Task directions. Return the whole listing exactly, omitting the pictures.

Material provided.
╔══

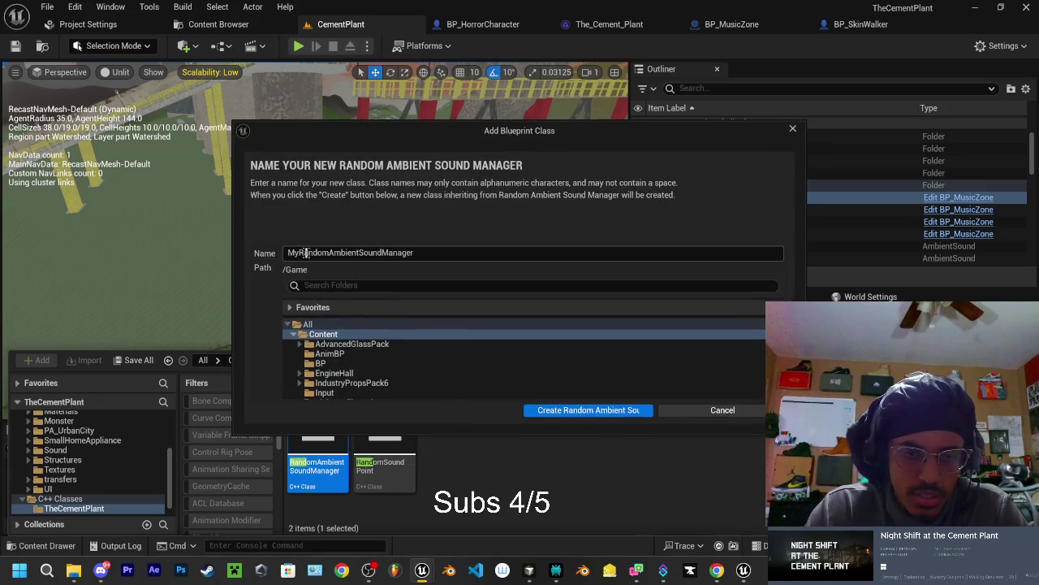
pyautogui.press('BackSpace')
pyautogui.press('BackSpace')
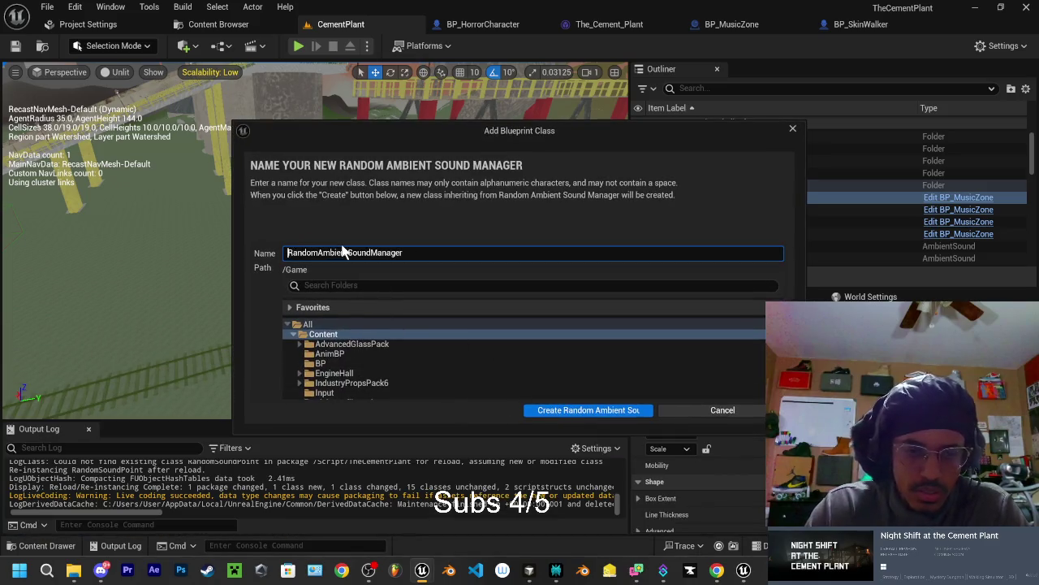
pyautogui.write('BP_')
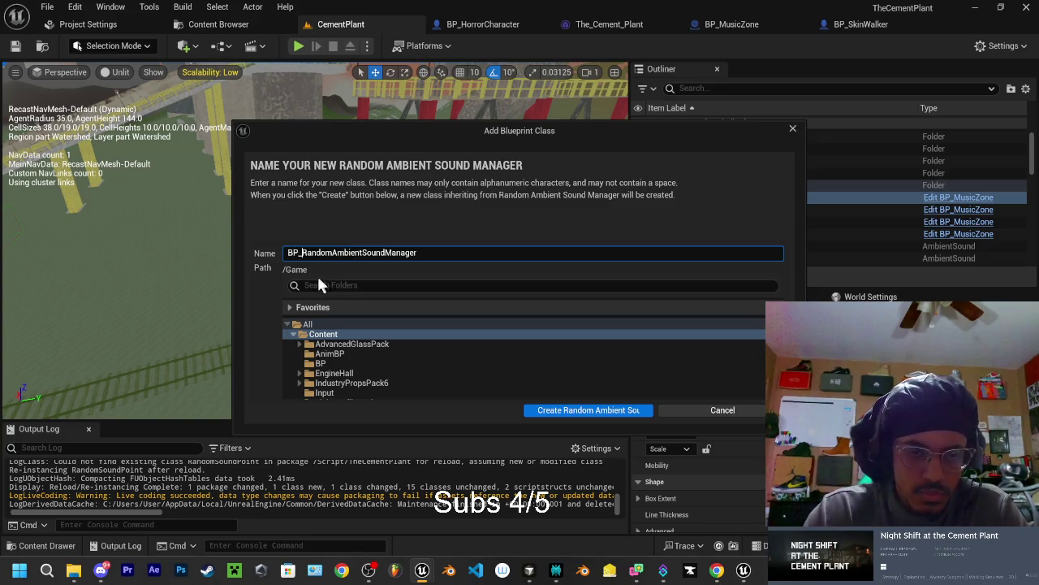
pyautogui.click(324, 363)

╚══

Task solution.
pyautogui.press('BackSpace')
pyautogui.press('BackSpace')
pyautogui.write('BP_')
pyautogui.click(324, 363)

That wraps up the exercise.